Segment Open

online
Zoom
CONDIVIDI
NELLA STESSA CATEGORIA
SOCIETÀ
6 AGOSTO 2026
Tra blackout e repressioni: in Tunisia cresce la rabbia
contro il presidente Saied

Segment Closed

WHAT THE EXERCISE ASKS: Go through the listing above and reproduce all of it exactly.

ANSWER SPACE:
online
Zoom
CONDIVIDI
NELLA STESSA CATEGORIA
SOCIETÀ
6 AGOSTO 2026
Tra blackout e repressioni: in Tunisia cresce la rabbia
contro il presidente Saied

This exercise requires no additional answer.